▶ **WHAT YOU NEED TO DO**
What you return should be the entries, unchanged, without their pictures.

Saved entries
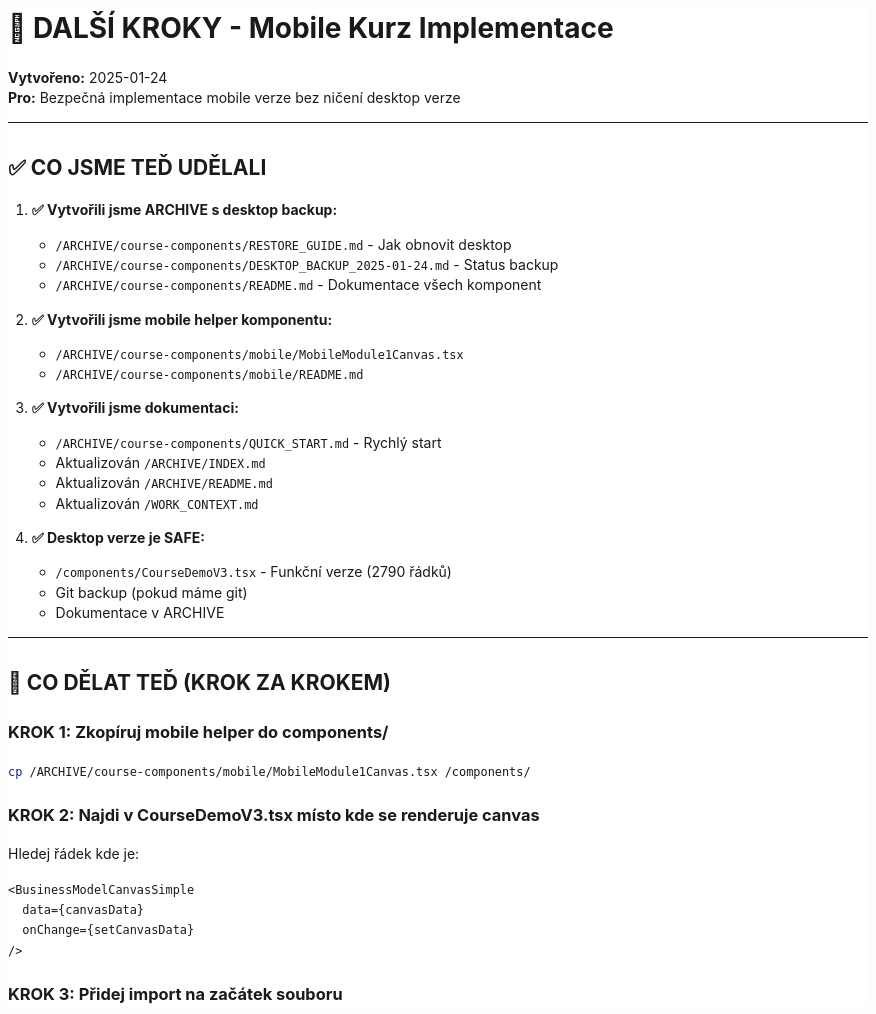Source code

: # 📱 DALŠÍ KROKY - Mobile Kurz Implementace

**Vytvořeno:** 2025-01-24  
**Pro:** Bezpečná implementace mobile verze bez ničení desktop verze

---

## ✅ CO JSME TEĎ UDĚLALI

1. **✅ Vytvořili jsme ARCHIVE s desktop backup:**
   - `/ARCHIVE/course-components/RESTORE_GUIDE.md` - Jak obnovit desktop
   - `/ARCHIVE/course-components/DESKTOP_BACKUP_2025-01-24.md` - Status backup
   - `/ARCHIVE/course-components/README.md` - Dokumentace všech komponent

2. **✅ Vytvořili jsme mobile helper komponentu:**
   - `/ARCHIVE/course-components/mobile/MobileModule1Canvas.tsx`
   - `/ARCHIVE/course-components/mobile/README.md`

3. **✅ Vytvořili jsme dokumentaci:**
   - `/ARCHIVE/course-components/QUICK_START.md` - Rychlý start
   - Aktualizován `/ARCHIVE/INDEX.md`
   - Aktualizován `/ARCHIVE/README.md`
   - Aktualizován `/WORK_CONTEXT.md`

4. **✅ Desktop verze je SAFE:**
   - `/components/CourseDemoV3.tsx` - Funkční verze (2790 řádků)
   - Git backup (pokud máme git)
   - Dokumentace v ARCHIVE

---

## 🎯 CO DĚLAT TEĎ (KROK ZA KROKEM)

### **KROK 1: Zkopíruj mobile helper do components/**

```bash
cp /ARCHIVE/course-components/mobile/MobileModule1Canvas.tsx /components/
```

### **KROK 2: Najdi v CourseDemoV3.tsx místo kde se renderuje canvas**

Hledej řádek kde je:
```tsx
<BusinessModelCanvasSimple 
  data={canvasData}
  onChange={setCanvasData}
/>
```

### **KROK 3: Přidej import na začátek souboru**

▶ **TASK RESULT**
Source code

: # 📱 DALŠÍ KROKY - Mobile Kurz Implementace

**Vytvořeno:** 2025-01-24  
**Pro:** Bezpečná implementace mobile verze bez ničení desktop verze

---

## ✅ CO JSME TEĎ UDĚLALI

1. **✅ Vytvořili jsme ARCHIVE s desktop backup:**
   - `/ARCHIVE/course-components/RESTORE_GUIDE.md` - Jak obnovit desktop
   - `/ARCHIVE/course-components/DESKTOP_BACKUP_2025-01-24.md` - Status backup
   - `/ARCHIVE/course-components/README.md` - Dokumentace všech komponent

2. **✅ Vytvořili jsme mobile helper komponentu:**
   - `/ARCHIVE/course-components/mobile/MobileModule1Canvas.tsx`
   - `/ARCHIVE/course-components/mobile/README.md`

3. **✅ Vytvořili jsme dokumentaci:**
   - `/ARCHIVE/course-components/QUICK_START.md` - Rychlý start
   - Aktualizován `/ARCHIVE/INDEX.md`
   - Aktualizován `/ARCHIVE/README.md`
   - Aktualizován `/WORK_CONTEXT.md`

4. **✅ Desktop verze je SAFE:**
   - `/components/CourseDemoV3.tsx` - Funkční verze (2790 řádků)
   - Git backup (pokud máme git)
   - Dokumentace v ARCHIVE

---

## 🎯 CO DĚLAT TEĎ (KROK ZA KROKEM)

### **KROK 1: Zkopíruj mobile helper do components/**

```bash
cp /ARCHIVE/course-components/mobile/MobileModule1Canvas.tsx /components/
```

### **KROK 2: Najdi v CourseDemoV3.tsx místo kde se renderuje canvas**

Hledej řádek kde je:
```tsx
<BusinessModelCanvasSimple 
  data={canvasData}
  onChange={setCanvasData}
/>
```

### **KROK 3: Přidej import na začátek souboru**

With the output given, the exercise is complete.